The band pounded out the school's famous fight song, "The Victors," and the national anthem preceded the afternoon event.

It was just like a football Saturday in Ann Arbor, except this time it was a Tuesday. And in this case, those in the stands at the Big House were mourning Schembechler, not cheering him.

Fans, family, players and university officials paid tribute to the famed coach during "A Celebration of Bo's Life." Speakers sat on a podium set up on the sideline that Schembechler roamed years ago.

"His integrity was larger than this stadium, and it shaped all that he was," university president Mary Sue Coleman said.

Schembechler died Friday at 77, ending a long battle with heart disease and diabetes, the day before his beloved Wolverines were beaten by fierce rival Ohio State 42-39.

The man who currently walks the Michigan sideline — coach Lloyd Carr — talked about the person who first hired him as an assistant coach in 1980.

"I coached for 10 years with this man, stood by his side," Carr said. "There was never a moment where I thought that Bo Schembechler had a doubt about himself. Bo always knew what he wanted."

Carr looked out at those who braved the chilly fall temperatures to attend, many wearing Michigan hats and jackets.

"There's no game today, but you're here because of what he was," Carr said.

Jim Brandstatter, a former Michigan football player, was master of ceremonies.

"He told me many times, 'Football should be played in the afternoons.' He would not stand for a 3:30 start or an 8 o'clock start. Therefore, ladies and gentlemen, toe meets leather at 1:14 exactly," Brandstatter said.

Guard Reggie McKenzie, a college football hall of famer who played for Schembechler, asked the dozens of former players in attendance to get out of their seats.

"At this time, I would like all of `Bo's Boys' to stand," he said.

After they did, McKenzie said: "Ladies and gentlemen, would you do me a favor and stand with 'Bo's Boys' and give Bo Schembechler the standing ovation he richly deserves?"

Everyone in the stadium stood in unison and let out a roar.

Other speakers included former Southern Cal coach John Robinson and Gary Moeller, Schembechler's successor as Michigan's coach.

Michigan Stadium's main gates were adorned with maize and blue balloons and pieces of paper with messages such as: "We will miss you."

At Schembechler Hall, where the football team practices and Schembechler kept an office down the hall from the current coaches, a shrine stood as a testament to what he meant to so many in this college town and beyond.

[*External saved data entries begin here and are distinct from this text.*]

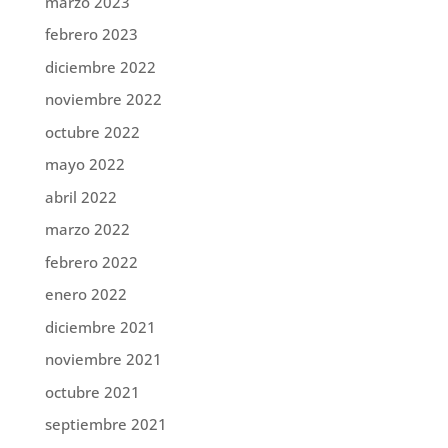
marzo 2023
febrero 2023
diciembre 2022
noviembre 2022
octubre 2022
mayo 2022
abril 2022
marzo 2022
febrero 2022
enero 2022
diciembre 2021
noviembre 2021
octubre 2021
septiembre 2021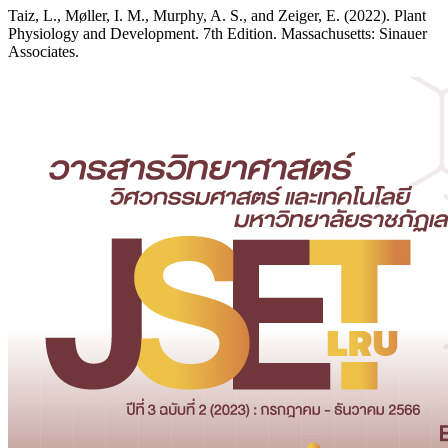
Taiz, L., Møller, I. M., Murphy, A. S., and Zeiger, E. (2022). Plant
Physiology and Development. 7th Edition. Massachusetts: Sinauer
Associates.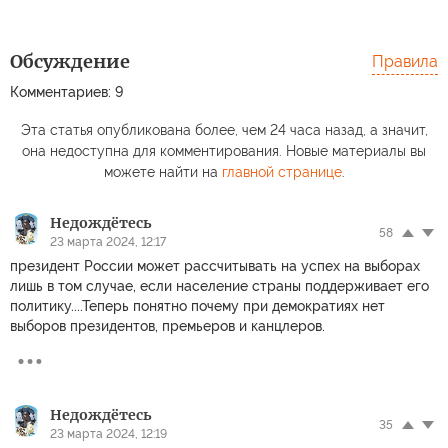
Обсуждение
Правила
Комментариев: 9
Эта статья опубликована более, чем 24 часа назад, а значит,
она недоступна для комментирования. Новые материалы вы
можете найти на
главной странице
.
Недождётесь
58
23 марта 2024, 12:17
президент России может рассчитывать на успех на выборах
лишь в том случае, если население страны поддерживает его
политику....Теперь понятно почему при демократиях нет
выборов президентов, премьеров и канцлеров.
Недождётесь
35
23 марта 2024, 12:19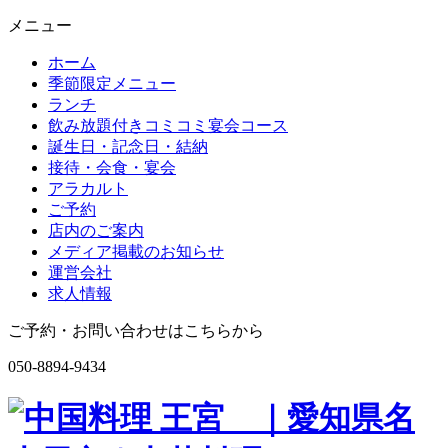
メニュー
ホーム
季節限定メニュー
ランチ
飲み放題付きコミコミ宴会コース
誕生日・記念日・結納
接待・会食・宴会
アラカルト
ご予約
店内のご案内
メディア掲載のお知らせ
運営会社
求人情報
ご予約・お問い合わせはこちらから
050-8894-9434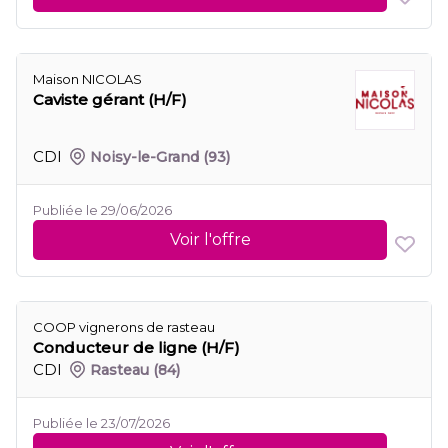
Maison NICOLAS
Caviste gérant (H/F)
CDI
Noisy-le-Grand
(93)
Publiée le 29/06/2026
Voir l'offre
COOP vignerons de rasteau
Conducteur de ligne (H/F)
CDI
Rasteau
(84)
Publiée le 23/07/2026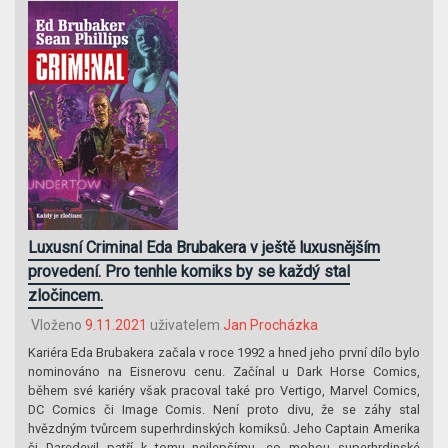
Luxusní Criminal Eda Brubakera v ještě luxusnějším
provedení. Pro tenhle komiks by se každý stal
zločincem.
Vloženo
9.11.2021
uživatelem
Jan Procházka
Kariéra Eda Brubakera začala v roce 1992 a hned jeho první dílo bylo
nominováno na Eisnerovu cenu. Začínal u Dark Horse Comics,
během své kariéry však pracoval také pro Vertigo, Marvel Comics,
DC Comics či Image Comis. Není proto divu, že se záhy stal
hvězdným tvůrcem superhrdinských komiksů. Jeho Captain Amerika
či Daredevil patří k tomu nejlepšímu, co mohou superhrdinské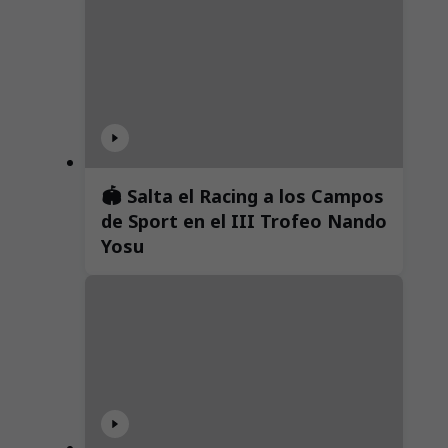
🏟️ Salta el Racing a los Campos
de Sport en el III Trofeo Nando
Yosu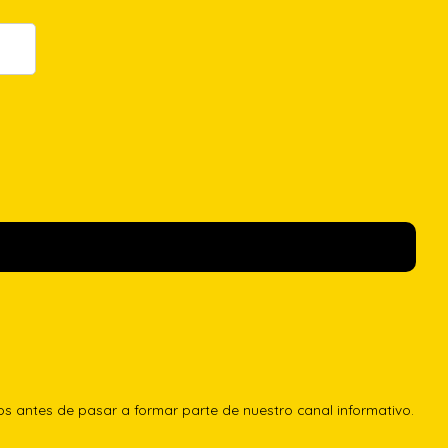
los antes de pasar a formar parte de nuestro canal informativo.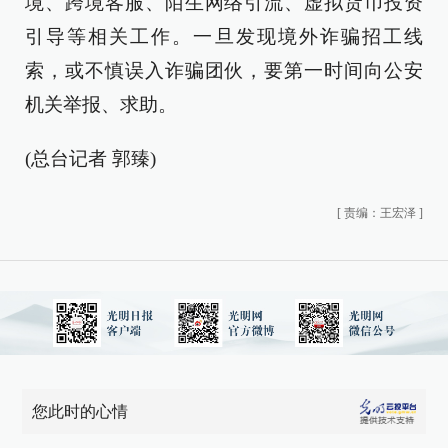
境、跨境客服、陌生网络引流、虚拟货币投资
引导等相关工作。一旦发现境外诈骗招工线
索，或不慎误入诈骗团伙，要第一时间向公安
机关举报、求助。
(总台记者 郭臻)
[
责编：王宏泽
]
您此时的心情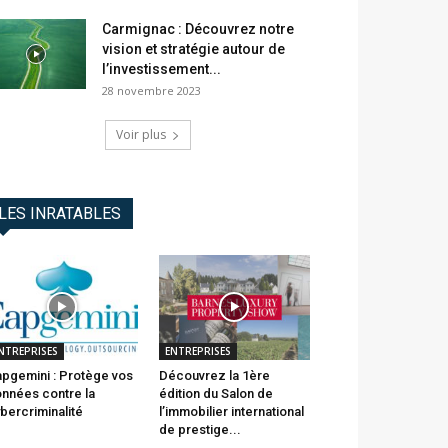
Carmignac : Découvrez notre
vision et stratégie autour de
l’investissement...
28 novembre 2023
Voir plus
LES INRATABLES
NTREPRISES
ENTREPRISES
pgemini : Protège vos
Découvrez la 1ère
nnées contre la
édition du Salon de
bercriminalité
l’immobilier international
de prestige...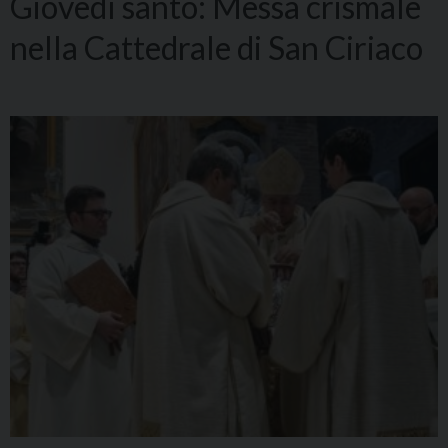
Giovedì santo: Messa crismale
nella Cattedrale di San Ciriaco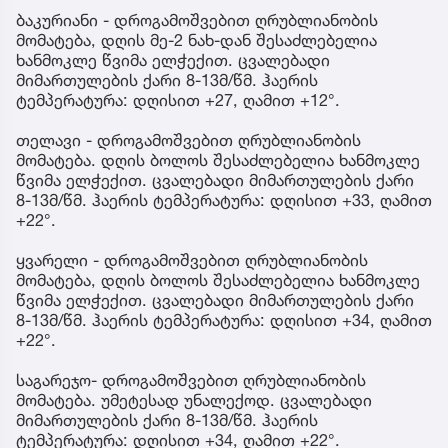
ბაკურიანი - დროგამოშვებით ღრუბლიანობის
მომატება, დღის მე-2 ნახ-დან შესაძლებელია
ხანმოკლე წვიმა ელჭექით. ცვალებადი
მიმართულების ქარი 8-13მ/წმ. ჰაერის
ტემპერატურა: დღისით +27, ღამით +12°.
თელავი - დროგამოშვებით ღრუბლიანობის
მომატება. დღის ბოლოს შესაძლებელია ხანმოკლე
წვიმა ელჭექით. ცვალებადი მიმართულების ქარი
8-13მ/წმ. ჰაერის ტემპერატურა: დღისით +33, ღამით
+22°.
ყვარელი - დროგამოშვებით ღრუბლიანობის
მომატება, დღის ბოლოს შესაძლებელია ხანმოკლე
წვიმა ელჭექით. ცვალებადი მიმართულების ქარი
8-13მ/წმ. ჰაერის ტემპერატურა: დღისით +34, ღამით
+22°.
საგარეჯო- დროგამოშვებით ღრუბლიანობის
მომატება. უმეტესად უნალექოდ. ცვალებადი
მიმართულების ქარი 8-13მ/წმ. ჰაერის
ტემპერატურა: დღისით +34, ღამით +22°.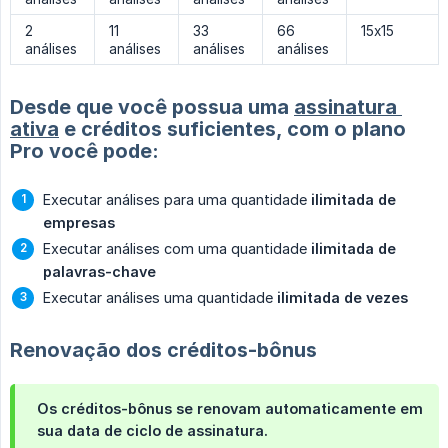
2
11
33
66
15x15
análises
análises
análises
análises
Desde que você possua uma
assinatura 
ativa
e créditos suficientes, com o plano
Pro você pode:
Executar análises para uma quantidade
ilimitada de 
empresas
Executar análises com uma quantidade
ilimitada de 
palavras-chave
Executar análises uma quantidade
ilimitada de vezes
Renovação dos créditos-bônus
Os créditos-bônus se renovam automaticamente em
sua data de ciclo de assinatura.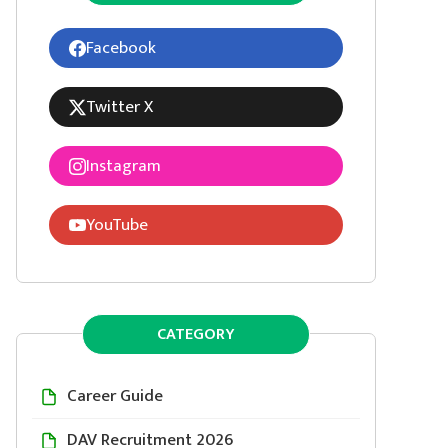
Facebook
Twitter X
Instagram
YouTube
CATEGORY
Career Guide
DAV Recruitment 2026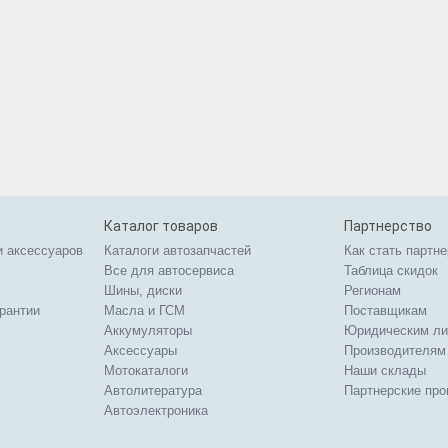
Каталог товаров
Партнерство
и аксессуаров
Каталоги автозапчастей
Как стать партн
Все для автосервиса
Таблица скидок
Шины, диски
Регионам
арантии
Масла и ГСМ
Поставщикам
Аккумуляторы
Юридическим л
Аксессуары
Производителям
Мотокаталоги
Наши склады
Автолитература
Партнерские пр
Автоэлектроника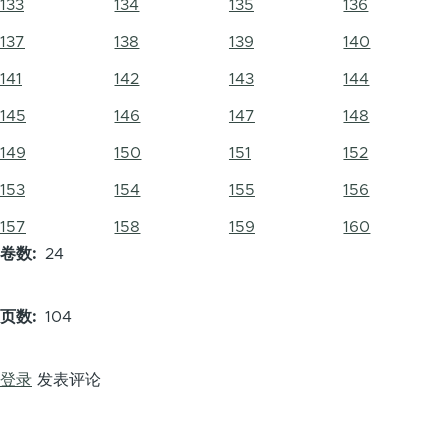
133
134
135
136
137
138
139
140
141
142
143
144
145
146
147
148
149
150
151
152
153
154
155
156
157
158
159
160
卷数
24
页数
104
登录
发表评论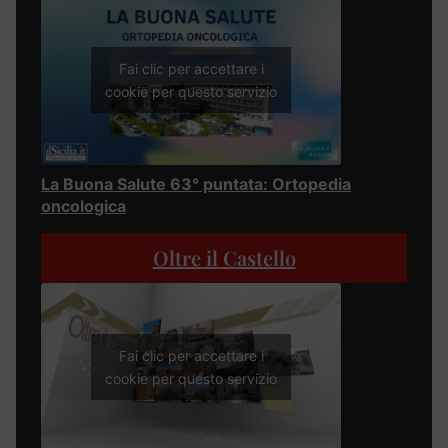
Fai clic per accettare i
cookie per questo servizio
La Buona Salute 63° puntata: Ortopedia
oncologica
Oltre il Castello
Fai clic per accettare i
cookie per questo servizio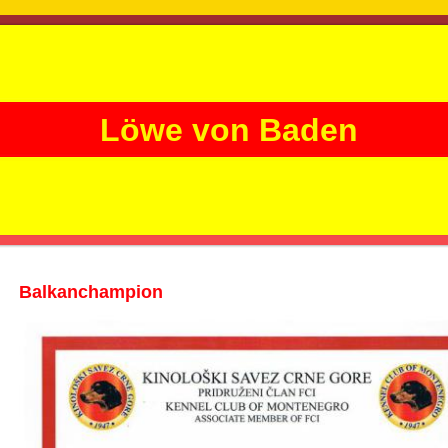
Löwe von Baden
Balkanchampion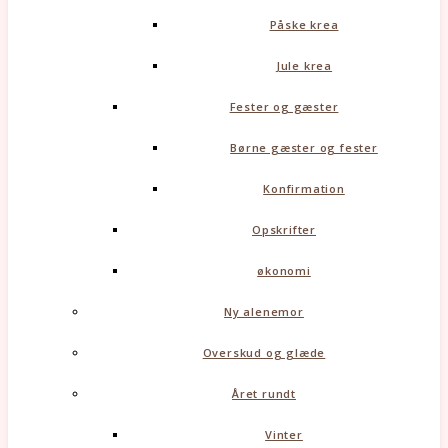
Påske krea
Jule krea
Fester og gæster
Børne gæster og fester
Konfirmation
Opskrifter
økonomi
Ny alenemor
Overskud og glæde
Året rundt
Vinter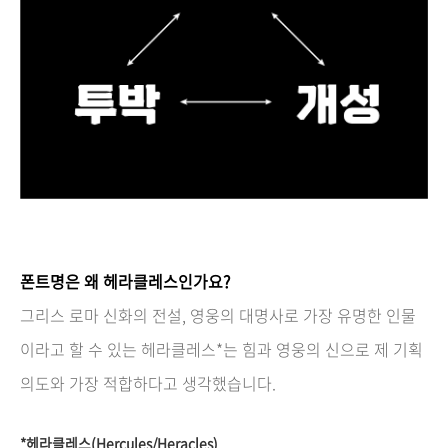
폰트명은 왜 헤라클레스인가요?
그리스 로마 신화의 전설, 영웅의 대명사로 가장 유명한 인물
이라고 할 수 있는 헤라클레스*는 힘과 영웅의 신으로 제 기획
의도와 가장 적합하다고 생각했습니다.
*
헤라클레스(Hercules/
Heracles
)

A No. 7 blue jersey was stuck to the frosted ground next to a No. 12 white jersey. In between was Schembechler's signature hat, featuring a block 'M' with yellow stitching.

"I just wanted to come out and give my respects to the greatest coach who ever lived," said Tom Catterall, 51, of Ypsilanti. "He was revered as a coach separate from the University of Michigan and as a man. I thought a man like this — the only way to honor him was to come out on a cold day like this and pay my respects."

A private funeral was held Monday. A day earlier, hundreds of mourners filed past Schembechler's casket at an Ann Arbor church.

Football-shaped balloons were taped on the Schembechler Hall sign. In front of it, a white candle flickered. Someone left a ticket stub from the Ball State game Nov. 4 — the last time Schembechler watched a Michigan game in person. It carried the message: "RIP Bo Thanks Terry and Mike" written on it with a black marker.

Schembechler coached at Michigan from 1969-89, ending his career with 194 wins at what is college football's winningest program. His career record was 234-65-8, including six seasons at Miami of Ohio.